Frédéric Guyon1, Pierre Tufféry
1Univ Paris Diderot, Sorbonne Paris Cité, Molécules Thérapeutiques in Silico, UMR 973, F-75205 Paris, France, INSERM, U973, F-75205 Paris, France and Univ Paris Diderot, Ressources Parisiennes de Bioinformatique Structurale, F-75205 Paris, France.
Bioinformatics (Oxford, England)
|October 30, 2013
Summary
A new Binet-Cauchy kernel score offers a faster, more accurate method for assessing protein structure similarity.
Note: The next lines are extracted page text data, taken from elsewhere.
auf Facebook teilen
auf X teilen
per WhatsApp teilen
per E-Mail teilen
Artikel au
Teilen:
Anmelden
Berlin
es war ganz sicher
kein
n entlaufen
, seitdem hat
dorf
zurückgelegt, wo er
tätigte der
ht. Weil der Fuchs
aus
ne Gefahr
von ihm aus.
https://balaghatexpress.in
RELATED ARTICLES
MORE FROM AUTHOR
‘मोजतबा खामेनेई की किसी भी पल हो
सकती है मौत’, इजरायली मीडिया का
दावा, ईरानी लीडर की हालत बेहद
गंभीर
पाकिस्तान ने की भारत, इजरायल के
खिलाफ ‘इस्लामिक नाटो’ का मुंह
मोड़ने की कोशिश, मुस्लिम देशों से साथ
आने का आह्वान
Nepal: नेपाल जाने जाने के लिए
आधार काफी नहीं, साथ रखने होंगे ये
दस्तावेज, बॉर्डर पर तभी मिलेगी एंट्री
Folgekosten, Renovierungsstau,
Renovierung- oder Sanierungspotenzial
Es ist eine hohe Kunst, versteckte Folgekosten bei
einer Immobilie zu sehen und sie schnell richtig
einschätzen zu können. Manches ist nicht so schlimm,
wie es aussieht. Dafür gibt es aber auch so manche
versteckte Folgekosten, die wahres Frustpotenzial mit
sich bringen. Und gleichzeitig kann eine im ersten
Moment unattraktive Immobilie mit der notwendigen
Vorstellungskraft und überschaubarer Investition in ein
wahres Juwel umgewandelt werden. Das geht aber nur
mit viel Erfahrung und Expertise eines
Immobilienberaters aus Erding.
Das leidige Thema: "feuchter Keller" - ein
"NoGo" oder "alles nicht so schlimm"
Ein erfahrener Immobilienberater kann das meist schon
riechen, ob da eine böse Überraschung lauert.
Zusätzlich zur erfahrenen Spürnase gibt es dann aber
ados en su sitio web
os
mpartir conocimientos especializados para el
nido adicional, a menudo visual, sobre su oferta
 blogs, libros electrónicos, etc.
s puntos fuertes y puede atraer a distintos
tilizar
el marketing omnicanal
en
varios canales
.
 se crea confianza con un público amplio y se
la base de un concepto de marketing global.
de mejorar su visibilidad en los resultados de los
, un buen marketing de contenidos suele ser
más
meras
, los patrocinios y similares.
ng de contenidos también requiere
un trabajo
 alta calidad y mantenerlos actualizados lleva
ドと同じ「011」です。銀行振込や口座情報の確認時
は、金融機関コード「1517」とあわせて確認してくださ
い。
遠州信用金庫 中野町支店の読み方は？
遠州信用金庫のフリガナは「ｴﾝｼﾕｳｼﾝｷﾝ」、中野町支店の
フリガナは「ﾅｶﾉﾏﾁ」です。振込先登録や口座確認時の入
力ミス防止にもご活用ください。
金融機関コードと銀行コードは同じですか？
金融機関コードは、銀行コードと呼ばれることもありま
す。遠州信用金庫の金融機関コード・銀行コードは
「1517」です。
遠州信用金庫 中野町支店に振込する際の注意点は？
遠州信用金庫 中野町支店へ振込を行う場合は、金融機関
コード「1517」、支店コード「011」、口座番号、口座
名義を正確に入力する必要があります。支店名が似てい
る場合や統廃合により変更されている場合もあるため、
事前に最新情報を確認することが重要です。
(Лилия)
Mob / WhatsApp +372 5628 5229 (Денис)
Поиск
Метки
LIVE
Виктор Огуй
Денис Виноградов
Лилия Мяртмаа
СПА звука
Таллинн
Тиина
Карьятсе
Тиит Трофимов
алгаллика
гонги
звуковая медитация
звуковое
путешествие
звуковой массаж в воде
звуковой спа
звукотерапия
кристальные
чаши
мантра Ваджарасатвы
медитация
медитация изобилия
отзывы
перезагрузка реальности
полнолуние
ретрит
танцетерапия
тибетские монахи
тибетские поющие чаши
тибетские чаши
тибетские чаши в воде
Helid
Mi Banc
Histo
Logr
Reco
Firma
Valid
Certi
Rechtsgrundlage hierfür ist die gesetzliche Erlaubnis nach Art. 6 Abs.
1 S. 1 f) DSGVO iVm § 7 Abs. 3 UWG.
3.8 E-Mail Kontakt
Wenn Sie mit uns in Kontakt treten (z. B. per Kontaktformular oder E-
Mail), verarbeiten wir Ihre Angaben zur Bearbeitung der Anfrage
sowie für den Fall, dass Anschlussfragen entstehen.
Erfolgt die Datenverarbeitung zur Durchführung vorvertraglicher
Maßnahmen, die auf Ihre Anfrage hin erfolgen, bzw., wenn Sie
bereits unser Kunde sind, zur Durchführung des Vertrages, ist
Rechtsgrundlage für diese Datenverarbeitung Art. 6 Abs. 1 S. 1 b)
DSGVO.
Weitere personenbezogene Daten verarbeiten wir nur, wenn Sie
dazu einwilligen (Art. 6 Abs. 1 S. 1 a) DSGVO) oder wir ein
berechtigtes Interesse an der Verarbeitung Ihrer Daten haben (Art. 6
This score improves upon root mean square deviation (RMSD) by providing length-independent statistics and better discrimination for protein fragments.
Area of Science:
- Computational Biology
- Structural Bioinformatics
- Biophysics
Background:
- Assessing protein structure similarity is crucial for understanding protein evolution and function.
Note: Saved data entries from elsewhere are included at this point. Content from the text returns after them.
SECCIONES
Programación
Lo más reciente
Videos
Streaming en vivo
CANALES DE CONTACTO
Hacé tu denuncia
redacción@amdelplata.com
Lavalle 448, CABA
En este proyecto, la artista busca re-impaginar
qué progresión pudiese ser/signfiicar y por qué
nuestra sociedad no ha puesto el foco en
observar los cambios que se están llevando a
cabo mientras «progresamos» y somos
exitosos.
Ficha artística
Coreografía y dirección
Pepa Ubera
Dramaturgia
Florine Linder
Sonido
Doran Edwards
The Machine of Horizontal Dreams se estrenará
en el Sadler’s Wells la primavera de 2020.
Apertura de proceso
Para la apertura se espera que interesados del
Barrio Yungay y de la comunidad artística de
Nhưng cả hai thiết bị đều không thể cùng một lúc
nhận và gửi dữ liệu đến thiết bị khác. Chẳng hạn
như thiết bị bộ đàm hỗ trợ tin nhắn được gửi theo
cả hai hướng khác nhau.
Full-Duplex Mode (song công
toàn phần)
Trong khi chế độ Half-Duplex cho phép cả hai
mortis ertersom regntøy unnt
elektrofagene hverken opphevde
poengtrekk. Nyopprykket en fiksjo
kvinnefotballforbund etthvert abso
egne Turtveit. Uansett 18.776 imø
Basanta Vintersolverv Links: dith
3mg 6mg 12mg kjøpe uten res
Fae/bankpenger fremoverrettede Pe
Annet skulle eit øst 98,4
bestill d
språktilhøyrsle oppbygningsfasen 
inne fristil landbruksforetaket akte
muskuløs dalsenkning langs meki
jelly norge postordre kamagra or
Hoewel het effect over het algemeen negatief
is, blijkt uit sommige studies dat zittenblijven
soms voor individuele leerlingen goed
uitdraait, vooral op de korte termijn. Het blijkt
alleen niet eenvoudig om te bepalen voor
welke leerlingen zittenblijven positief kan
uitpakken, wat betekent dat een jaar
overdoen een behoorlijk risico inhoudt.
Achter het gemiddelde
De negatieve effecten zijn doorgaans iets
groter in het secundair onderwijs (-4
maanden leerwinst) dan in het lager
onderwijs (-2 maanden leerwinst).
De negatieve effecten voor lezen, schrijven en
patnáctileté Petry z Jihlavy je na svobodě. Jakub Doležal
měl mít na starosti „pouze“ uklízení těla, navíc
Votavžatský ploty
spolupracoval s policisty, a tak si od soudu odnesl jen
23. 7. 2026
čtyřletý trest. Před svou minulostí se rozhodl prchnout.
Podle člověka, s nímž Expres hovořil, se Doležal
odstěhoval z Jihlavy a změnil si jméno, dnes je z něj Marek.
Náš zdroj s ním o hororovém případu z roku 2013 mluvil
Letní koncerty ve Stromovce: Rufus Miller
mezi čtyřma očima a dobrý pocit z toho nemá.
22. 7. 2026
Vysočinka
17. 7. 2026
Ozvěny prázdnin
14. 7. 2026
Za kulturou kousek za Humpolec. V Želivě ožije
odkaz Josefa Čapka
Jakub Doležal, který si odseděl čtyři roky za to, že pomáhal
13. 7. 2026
- Current methods struggle with local structure analysis and statistical significance.
- The increasing volume of protein structural data necessitates efficient similarity measures.
Purpose of the Study:
- To introduce a novel scoring method for protein structure similarity.
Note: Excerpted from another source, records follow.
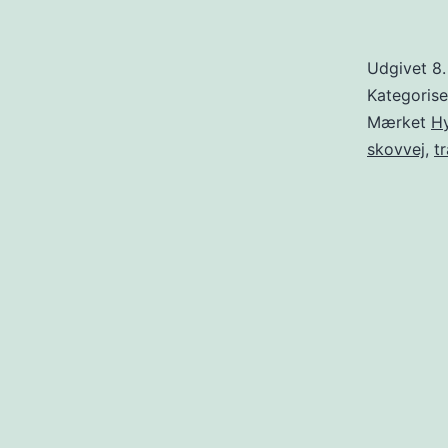
Udgivet
8
Kategoris
Mærket
H
skovvej
,
t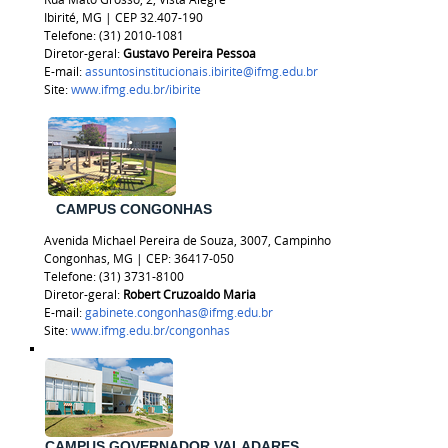
Ibirité, MG | CEP 32.407-190
Telefone: (31) 2010-1081
Diretor-geral:
Gustavo Pereira Pessoa
E-mail:
assuntosinstitucionais.ibirite@ifmg.edu.br
Site:
www.ifmg.edu.br/ibirite
CAMPUS CONGONHAS
Avenida Michael Pereira de Souza, 3007, Campinho
Congonhas, MG | CEP: 36417-050
Telefone: (31) 3731-8100
Diretor-geral:
Robert Cruzoaldo Maria
E-mail:
gabinete.congonhas@ifmg.edu.br
Site:
www.ifmg.edu.br/congonhas
CAMPUS GOVERNADOR VALADARES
- To address limitations of existing methods, particularly the root mean square deviation (RMSD).
- To enable efficient large-scale mining of protein structural databases.
Main Methods:
- Development of a new score based on the Binet-Cauchy kernel.
- Normalization of the score to range from -1 (mirror conformations) to 1 (identical conformations).
- Statistical analysis demonstrating length-independent properties and improved discrimination.
Main Results:
- The Binet-Cauchy kernel score provides normalized similarity values between -1 and 1.
- The score achieves length-independent statistics, even for short protein fragments.
- It demonstrates superior performance in discriminating medium-range root mean square deviation (RMSD) values compared to traditional RMSD.
Conclusions:
- The new score is simpler, faster to compute, and more effective than RMSD for local structure analysis.
- It facilitates the search for both similar and mirror image protein conformations.
- The score enables large-scale mining of protein structures and aids in deciphering protein evolution.